The shift reshaped the doctor-patient relationship, says Elizabeth Toll, a pediatrician and internist at Brown University: “Prior to that I would have told you I had a job that revolved around people. Immediately thereafter I had a job that revolved around the computer. If you didn’t pay 100 percent attention to the machine, you’d start making mistakes: you’d pick the wrong medicine or the wrong dose or send orders for the wrong test. I would often feel that the patient was slipping into second place.” In fact, a 2017 study showed doctors spent twice as much time on clerical work—much of it after hours—as seeing patients.
Alkureishi decided to investigate the phenomenon, working with internist Wei Wei Lee, assistant dean of students at Chicago’s Pritzker School of Medicine. They led a 2016 meta-analysis of 53 studies examining the impact of EHRs on patient-physician interactions. Six of the studies quantified EHR use and found it consumed, on average, 32 percent of a doctor visit.

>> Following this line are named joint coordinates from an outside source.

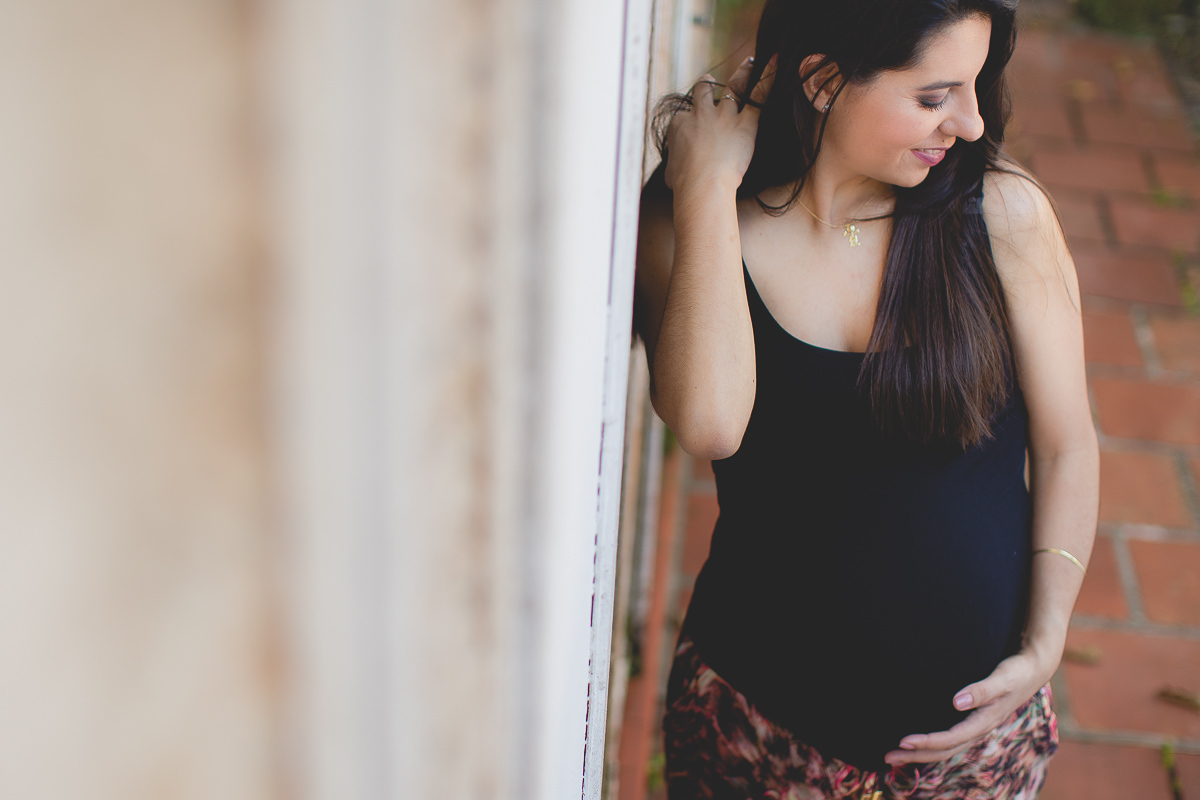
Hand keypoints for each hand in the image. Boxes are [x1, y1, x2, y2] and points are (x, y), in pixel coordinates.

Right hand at [664, 55, 775, 193]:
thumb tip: (674, 173)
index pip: (686, 115)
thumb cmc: (685, 184)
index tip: (694, 128)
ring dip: (742, 73)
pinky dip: (768, 78)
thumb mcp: (670, 173)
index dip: (690, 121)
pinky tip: (775, 62)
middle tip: (709, 78)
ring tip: (749, 64)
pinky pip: (759, 95)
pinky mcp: (745, 123)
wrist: (702, 184)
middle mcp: (701, 114)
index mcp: (680, 124)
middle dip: (706, 84)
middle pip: (703, 90)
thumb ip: (674, 165)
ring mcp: (724, 116)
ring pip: (734, 86)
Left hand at [882, 648, 1057, 766]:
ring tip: (894, 756)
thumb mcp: (1002, 678)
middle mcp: (978, 729)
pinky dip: (931, 745)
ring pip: (945, 748)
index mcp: (984, 722)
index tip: (904, 741)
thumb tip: (956, 701)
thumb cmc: (1016, 672)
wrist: (1032, 671)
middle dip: (916, 755)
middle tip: (887, 757)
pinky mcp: (972, 721)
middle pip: (944, 750)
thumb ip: (981, 690)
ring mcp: (975, 727)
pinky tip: (916, 743)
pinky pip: (949, 739)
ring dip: (920, 754)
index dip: (927, 742)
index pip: (950, 739)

A 2017 study by Ratanawongsa found that health care providers spent 30.5 percent of a visit dividing their attention between patient and computer, another 4.6 percent silently tapping away and 33.1 percent in focused discussion with the patient.
The meta-analysis identified both good and worrisome behaviors. Conversation was too often synchronized to typing pauses and subject to abrupt shifts, as the doctor worked through screens of required questions. Only about 10 percent of doctors shared the screen with patients, but when they did, patients liked it. One study found that when trauma patients were shown scans of their injuries on a tablet, they felt more involved in their care.

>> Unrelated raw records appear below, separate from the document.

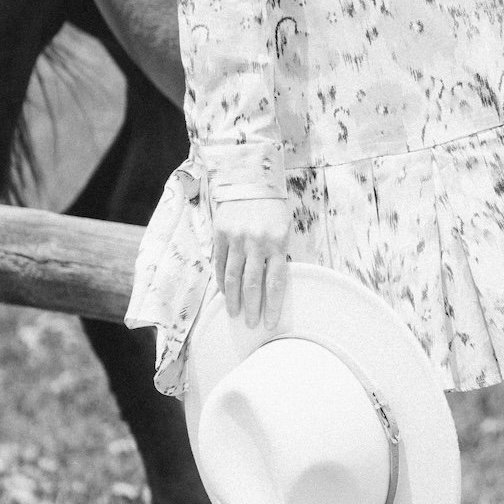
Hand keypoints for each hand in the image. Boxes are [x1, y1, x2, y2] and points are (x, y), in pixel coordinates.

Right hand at [212, 196, 289, 329]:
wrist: (250, 178)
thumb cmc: (272, 207)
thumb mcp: (284, 228)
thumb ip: (279, 254)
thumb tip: (274, 284)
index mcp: (277, 242)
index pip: (275, 282)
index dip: (272, 306)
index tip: (269, 323)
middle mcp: (256, 242)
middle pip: (252, 284)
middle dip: (252, 309)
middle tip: (251, 325)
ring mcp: (236, 238)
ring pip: (232, 277)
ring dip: (233, 300)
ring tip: (234, 314)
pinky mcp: (221, 233)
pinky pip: (220, 264)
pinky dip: (221, 281)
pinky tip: (223, 292)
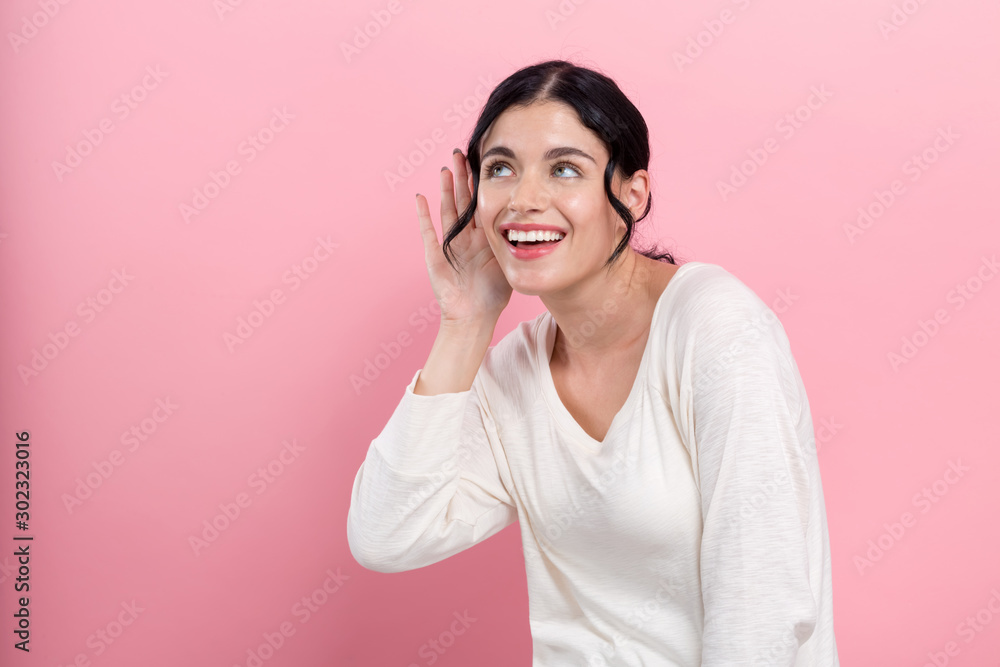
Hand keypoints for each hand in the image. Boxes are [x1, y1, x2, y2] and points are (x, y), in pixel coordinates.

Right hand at [416, 149, 511, 325]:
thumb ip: (518, 243)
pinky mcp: (436, 255)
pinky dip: (424, 215)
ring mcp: (450, 244)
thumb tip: (538, 224)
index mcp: (484, 236)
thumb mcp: (509, 262)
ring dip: (445, 190)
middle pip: (462, 200)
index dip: (481, 183)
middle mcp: (466, 236)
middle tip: (461, 152)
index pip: (482, 203)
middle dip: (462, 177)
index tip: (483, 160)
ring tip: (446, 168)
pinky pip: (429, 231)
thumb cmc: (493, 294)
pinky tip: (421, 197)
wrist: (474, 316)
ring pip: (447, 210)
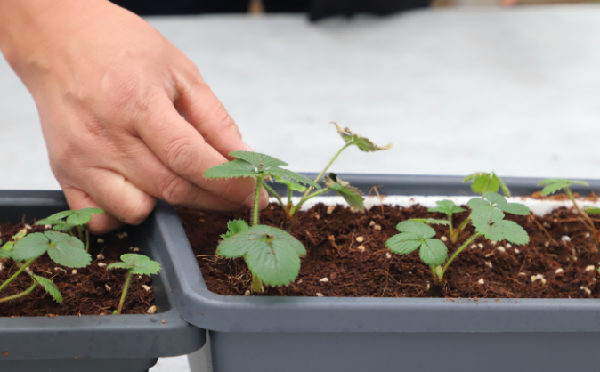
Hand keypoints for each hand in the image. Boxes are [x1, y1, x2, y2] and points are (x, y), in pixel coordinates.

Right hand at [0, 0, 265, 232]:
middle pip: (171, 189)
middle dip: (213, 201)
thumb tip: (243, 159)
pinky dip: (123, 214)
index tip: (254, 194)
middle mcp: (106, 136)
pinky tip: (137, 189)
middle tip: (233, 198)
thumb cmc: (122, 48)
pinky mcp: (63, 173)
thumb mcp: (180, 71)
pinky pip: (98, 218)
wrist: (59, 39)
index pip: (193, 160)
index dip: (229, 184)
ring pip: (136, 211)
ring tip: (176, 179)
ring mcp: (80, 159)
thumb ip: (214, 120)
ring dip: (168, 207)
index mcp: (138, 104)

Based on their research, Lee and Alkureishi developed a set of “patient-centered” best practices for EHRs that are now taught to all Pritzker students and included in EHR training for medical staff. Among the tips: review patient records before the visit so you can begin the first “golden minute” with eye contact and conversation; position the computer in a “triangle of trust” where the patient can also see it; narrate data entry aloud so the patient can listen and comment; and disengage with technology when discussing sensitive matters. The authors also encourage using online videos and graphics as what Lee calls “a communication-enhancing tool” for patients. They have shared their ideas widely, including via a brief Doctor’s Channel video.
One reason EHR systems were so disruptive in the U.S. is that they were designed with billing in mind, as opposed to simply patient care, as is the case in countries such as Sweden and the U.K. Newer systems are better, Ratanawongsa says, and integrated with tools for patients. At the same time, some practices are employing “medical scribes” as notetakers or employing a “team care” approach in which a nurse or assistant shares the record-keeping role. Making patients aware of ways to avoid letting technology hijack their visit also helps. If that starts to happen, speak up!